◆ Lesetext ◆
********

Eine Berliner Seniorin soll nach 45 Jahren aus ihrer Wohnung, weil ihr Vermieter selbst mehr Platz für seine junge Familie braucht. Wer braucht nötiger die Wohnung? Und wie sollen Gerichte mit der wachsenden Zahl von Härtefällen umgehen? Der BGH entscheidet.
Bei Eigenbedarf hat der Mieter normalerweise schlechte Karten. Es sei denn, er beruft sich auf einen Härtefall. Bei wenigen bezahlbaren Wohnungen und vielen älteren Mietern geschieht das oft - und macht der Justiz zunehmend zu schaffen. Das darf nicht zum Problem der Mieter und Vermieter werden.
Der Bundesgerichtshof (BGH) nahm an diesem Mittwoch zwei Eigenbedarfskündigungen zum Anlass, allzu schematischen Prüfungen der Gerichte einen Riegel vorzuschieben. Denn manchmal sind beide Seiten in Not. Das Urteil der Richter und welche Konsequenzen das für Mieter und Eigentümer hat, erfahren Sie hier.
Wie definiert das Gesetz den Härtefall?
Nach dem Bürgerlichen Gesetzbuch (§ 573) kann ein Vermieter einem Mieter kündigen, wenn er Eigenbedarf für sich, seine Familie oder Angehörige seines Haushalts geltend macht.
Der Mieter kann sich dagegen unter Verweis auf Paragraf 574 wehren, wenn es für ihn und seine Angehörigen eine Härte bedeuten würde, "die auch unter Würdigung der berechtigten Interessen des Vermieters nicht zu rechtfertigen ist". Die liegt auch vor, wenn eine angemessene Ersatzwohnung nicht zu zumutbaren Bedingungen beschafft werden kann.
Worum geht es vor dem BGH?
Im ersten Verfahren hat ein Familienvater einer 80-jährigen Mieterin gekündigt, die seit 45 Jahren in einer Berliner Wohnung lebt und der Demenz attestiert wurde. Sie will nicht raus. Doch der Eigentümer braucht selbst eine größere Bleibe. Er will mit seiner Frau und den zwei kleinen Kindern aus der Zweizimmerwohnung in die vor kurzem gekaufte 73 Quadratmeter große Dreizimmerwohnung der Seniorin ziehen.

********

◆ Bereitgestellte Auflistung ◆
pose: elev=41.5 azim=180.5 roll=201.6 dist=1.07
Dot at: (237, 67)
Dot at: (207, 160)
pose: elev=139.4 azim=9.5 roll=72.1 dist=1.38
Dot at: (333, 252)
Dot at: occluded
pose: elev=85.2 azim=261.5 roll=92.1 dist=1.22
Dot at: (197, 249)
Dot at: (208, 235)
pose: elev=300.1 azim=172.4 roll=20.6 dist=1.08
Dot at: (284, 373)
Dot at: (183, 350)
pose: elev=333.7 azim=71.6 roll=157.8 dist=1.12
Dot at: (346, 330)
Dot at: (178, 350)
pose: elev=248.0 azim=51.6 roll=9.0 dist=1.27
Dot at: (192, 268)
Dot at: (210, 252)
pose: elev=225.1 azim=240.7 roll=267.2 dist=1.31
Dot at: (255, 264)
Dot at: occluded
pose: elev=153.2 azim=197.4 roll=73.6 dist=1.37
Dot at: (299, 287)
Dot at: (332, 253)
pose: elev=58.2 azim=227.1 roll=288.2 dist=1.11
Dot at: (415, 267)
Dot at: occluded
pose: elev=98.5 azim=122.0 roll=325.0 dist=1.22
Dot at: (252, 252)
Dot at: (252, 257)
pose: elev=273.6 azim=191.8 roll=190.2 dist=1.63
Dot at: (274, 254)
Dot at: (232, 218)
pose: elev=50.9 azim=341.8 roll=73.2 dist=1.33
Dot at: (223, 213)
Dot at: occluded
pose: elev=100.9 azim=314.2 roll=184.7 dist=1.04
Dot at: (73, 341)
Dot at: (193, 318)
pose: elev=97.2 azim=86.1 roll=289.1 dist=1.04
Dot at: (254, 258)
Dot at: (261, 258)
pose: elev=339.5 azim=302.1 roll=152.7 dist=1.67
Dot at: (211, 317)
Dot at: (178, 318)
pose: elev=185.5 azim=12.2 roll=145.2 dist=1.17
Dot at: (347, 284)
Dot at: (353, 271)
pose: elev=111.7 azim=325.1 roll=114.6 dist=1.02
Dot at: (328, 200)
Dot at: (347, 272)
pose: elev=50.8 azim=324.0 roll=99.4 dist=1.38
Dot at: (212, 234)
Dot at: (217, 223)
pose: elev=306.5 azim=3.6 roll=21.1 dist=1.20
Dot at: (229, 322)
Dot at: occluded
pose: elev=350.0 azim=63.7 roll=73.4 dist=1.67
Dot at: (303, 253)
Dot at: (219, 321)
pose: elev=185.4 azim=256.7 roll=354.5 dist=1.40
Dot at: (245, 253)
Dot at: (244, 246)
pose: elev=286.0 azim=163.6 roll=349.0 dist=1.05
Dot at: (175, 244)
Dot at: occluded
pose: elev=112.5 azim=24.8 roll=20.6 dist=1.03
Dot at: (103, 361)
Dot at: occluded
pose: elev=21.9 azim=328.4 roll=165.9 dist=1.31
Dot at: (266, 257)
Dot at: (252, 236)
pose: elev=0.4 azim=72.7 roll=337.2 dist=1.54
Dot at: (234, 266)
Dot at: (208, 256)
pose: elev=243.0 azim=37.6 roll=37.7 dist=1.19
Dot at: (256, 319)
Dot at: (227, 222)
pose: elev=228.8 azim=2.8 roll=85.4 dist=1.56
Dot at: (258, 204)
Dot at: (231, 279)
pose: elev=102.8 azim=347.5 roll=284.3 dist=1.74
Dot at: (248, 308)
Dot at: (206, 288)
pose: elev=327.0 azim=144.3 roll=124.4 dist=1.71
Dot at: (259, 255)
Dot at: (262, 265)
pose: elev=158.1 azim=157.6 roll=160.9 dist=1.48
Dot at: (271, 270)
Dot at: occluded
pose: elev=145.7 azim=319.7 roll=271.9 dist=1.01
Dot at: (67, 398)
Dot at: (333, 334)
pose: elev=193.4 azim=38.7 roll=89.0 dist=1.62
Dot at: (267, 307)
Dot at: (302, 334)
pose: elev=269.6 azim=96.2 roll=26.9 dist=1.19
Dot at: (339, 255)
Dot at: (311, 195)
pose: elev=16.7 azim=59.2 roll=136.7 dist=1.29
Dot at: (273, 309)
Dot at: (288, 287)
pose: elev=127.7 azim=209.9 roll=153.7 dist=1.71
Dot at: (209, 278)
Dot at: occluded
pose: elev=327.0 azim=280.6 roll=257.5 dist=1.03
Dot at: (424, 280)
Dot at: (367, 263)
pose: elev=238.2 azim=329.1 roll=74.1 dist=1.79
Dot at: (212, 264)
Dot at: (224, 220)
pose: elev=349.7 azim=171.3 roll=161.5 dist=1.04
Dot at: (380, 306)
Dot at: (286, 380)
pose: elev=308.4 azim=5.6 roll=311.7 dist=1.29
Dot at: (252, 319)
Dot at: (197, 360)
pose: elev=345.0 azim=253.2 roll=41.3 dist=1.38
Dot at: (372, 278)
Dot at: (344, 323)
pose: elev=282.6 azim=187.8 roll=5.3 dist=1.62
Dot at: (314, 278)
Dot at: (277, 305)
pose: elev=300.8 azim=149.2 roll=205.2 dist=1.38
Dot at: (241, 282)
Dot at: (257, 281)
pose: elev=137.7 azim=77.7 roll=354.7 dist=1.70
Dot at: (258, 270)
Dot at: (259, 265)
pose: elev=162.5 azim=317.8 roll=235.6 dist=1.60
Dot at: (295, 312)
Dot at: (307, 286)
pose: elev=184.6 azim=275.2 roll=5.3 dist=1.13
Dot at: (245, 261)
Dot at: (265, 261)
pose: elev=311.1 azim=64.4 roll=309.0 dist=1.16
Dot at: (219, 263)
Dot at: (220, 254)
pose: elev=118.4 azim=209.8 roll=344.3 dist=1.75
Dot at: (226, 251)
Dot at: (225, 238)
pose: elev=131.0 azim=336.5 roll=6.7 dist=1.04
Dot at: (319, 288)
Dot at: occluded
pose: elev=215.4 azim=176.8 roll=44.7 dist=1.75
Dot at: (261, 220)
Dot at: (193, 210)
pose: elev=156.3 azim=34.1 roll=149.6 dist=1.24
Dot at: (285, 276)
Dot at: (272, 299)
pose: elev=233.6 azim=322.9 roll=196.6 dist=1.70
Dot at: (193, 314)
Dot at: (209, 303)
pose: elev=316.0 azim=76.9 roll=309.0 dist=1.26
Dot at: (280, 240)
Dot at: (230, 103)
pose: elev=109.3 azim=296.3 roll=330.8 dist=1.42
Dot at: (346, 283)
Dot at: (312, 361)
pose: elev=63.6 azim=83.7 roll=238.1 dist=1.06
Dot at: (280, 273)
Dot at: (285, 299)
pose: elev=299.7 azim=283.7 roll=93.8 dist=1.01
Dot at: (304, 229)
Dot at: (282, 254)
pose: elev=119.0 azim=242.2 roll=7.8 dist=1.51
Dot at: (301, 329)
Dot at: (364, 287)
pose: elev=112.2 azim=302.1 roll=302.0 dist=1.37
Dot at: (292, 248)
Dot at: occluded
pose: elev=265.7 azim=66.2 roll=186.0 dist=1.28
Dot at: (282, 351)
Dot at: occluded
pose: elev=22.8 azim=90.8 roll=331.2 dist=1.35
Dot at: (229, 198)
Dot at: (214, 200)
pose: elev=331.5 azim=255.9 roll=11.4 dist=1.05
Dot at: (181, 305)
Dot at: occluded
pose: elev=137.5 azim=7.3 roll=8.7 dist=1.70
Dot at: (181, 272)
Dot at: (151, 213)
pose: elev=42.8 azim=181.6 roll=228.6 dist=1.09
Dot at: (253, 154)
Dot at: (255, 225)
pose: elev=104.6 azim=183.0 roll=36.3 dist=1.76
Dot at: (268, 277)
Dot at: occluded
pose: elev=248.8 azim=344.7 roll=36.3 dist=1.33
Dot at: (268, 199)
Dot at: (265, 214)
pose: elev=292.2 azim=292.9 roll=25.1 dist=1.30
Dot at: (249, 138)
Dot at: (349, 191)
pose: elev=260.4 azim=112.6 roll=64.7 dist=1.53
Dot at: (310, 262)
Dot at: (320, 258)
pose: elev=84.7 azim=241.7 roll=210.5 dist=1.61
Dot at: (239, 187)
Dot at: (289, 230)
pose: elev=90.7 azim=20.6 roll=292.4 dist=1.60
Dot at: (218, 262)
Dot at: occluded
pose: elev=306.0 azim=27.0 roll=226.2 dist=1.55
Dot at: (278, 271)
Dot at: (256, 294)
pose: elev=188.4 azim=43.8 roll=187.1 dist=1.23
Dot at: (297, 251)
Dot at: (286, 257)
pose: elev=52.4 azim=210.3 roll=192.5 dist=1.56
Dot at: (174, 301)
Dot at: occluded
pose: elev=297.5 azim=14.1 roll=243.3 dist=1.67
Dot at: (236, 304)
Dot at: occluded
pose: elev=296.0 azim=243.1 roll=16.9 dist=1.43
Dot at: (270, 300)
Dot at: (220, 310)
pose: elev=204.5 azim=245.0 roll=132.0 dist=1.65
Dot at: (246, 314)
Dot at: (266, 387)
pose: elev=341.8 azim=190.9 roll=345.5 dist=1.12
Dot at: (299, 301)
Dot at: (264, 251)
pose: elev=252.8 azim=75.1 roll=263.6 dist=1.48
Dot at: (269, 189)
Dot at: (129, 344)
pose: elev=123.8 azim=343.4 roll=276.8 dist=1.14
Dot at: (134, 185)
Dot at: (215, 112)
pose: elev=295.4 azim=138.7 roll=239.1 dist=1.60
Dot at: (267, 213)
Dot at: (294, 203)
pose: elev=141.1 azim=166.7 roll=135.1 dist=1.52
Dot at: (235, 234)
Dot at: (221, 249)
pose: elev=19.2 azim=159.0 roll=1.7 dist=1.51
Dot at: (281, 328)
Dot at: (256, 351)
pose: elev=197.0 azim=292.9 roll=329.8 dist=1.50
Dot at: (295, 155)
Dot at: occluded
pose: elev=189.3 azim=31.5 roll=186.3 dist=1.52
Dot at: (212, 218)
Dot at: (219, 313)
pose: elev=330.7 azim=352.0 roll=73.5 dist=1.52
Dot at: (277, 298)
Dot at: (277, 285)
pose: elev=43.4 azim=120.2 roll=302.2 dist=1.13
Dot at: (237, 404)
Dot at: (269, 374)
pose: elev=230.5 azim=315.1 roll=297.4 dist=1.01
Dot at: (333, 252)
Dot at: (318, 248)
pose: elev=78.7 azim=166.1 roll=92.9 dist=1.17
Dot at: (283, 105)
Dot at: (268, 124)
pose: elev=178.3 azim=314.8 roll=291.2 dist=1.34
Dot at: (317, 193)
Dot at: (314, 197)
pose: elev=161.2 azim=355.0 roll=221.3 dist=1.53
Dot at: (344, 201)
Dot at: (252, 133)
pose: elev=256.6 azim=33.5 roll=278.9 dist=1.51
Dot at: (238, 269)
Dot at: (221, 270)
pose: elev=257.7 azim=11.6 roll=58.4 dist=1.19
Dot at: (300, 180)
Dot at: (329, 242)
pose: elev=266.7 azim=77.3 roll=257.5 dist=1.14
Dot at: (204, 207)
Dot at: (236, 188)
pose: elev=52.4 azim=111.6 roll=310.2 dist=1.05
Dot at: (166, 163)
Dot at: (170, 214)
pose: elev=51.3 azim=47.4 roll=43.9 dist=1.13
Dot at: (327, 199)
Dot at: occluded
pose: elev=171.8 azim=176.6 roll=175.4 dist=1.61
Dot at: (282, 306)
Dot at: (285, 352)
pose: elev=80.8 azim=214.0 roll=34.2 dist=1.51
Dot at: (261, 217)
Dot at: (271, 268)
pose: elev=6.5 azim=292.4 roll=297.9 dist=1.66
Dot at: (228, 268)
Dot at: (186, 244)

********

◆ Aufgabe ◆
Gib den Artikel über Eigenbedarfskündigungen von „Der Bundesgerichtshof (BGH)“ bis „Gesetz den Härtefall?“ wörtlich wieder.

◆ Antwort ◆
Der Bundesgerichtshof (BGH) nahm an diesem Mittwoch zwei Eigenbedarfskündigungen zum Anlass, allzu schematischen Prüfungen der Gerichte einen Riegel vorzuschieben. Denn manchmal sind beide Seiten in Not. Das Urteil der Richter und welche Konsequenzen das für Mieter und Eigentümer hat, erfahren Sie hier.
Wie definiert das Gesetz den Härtefall?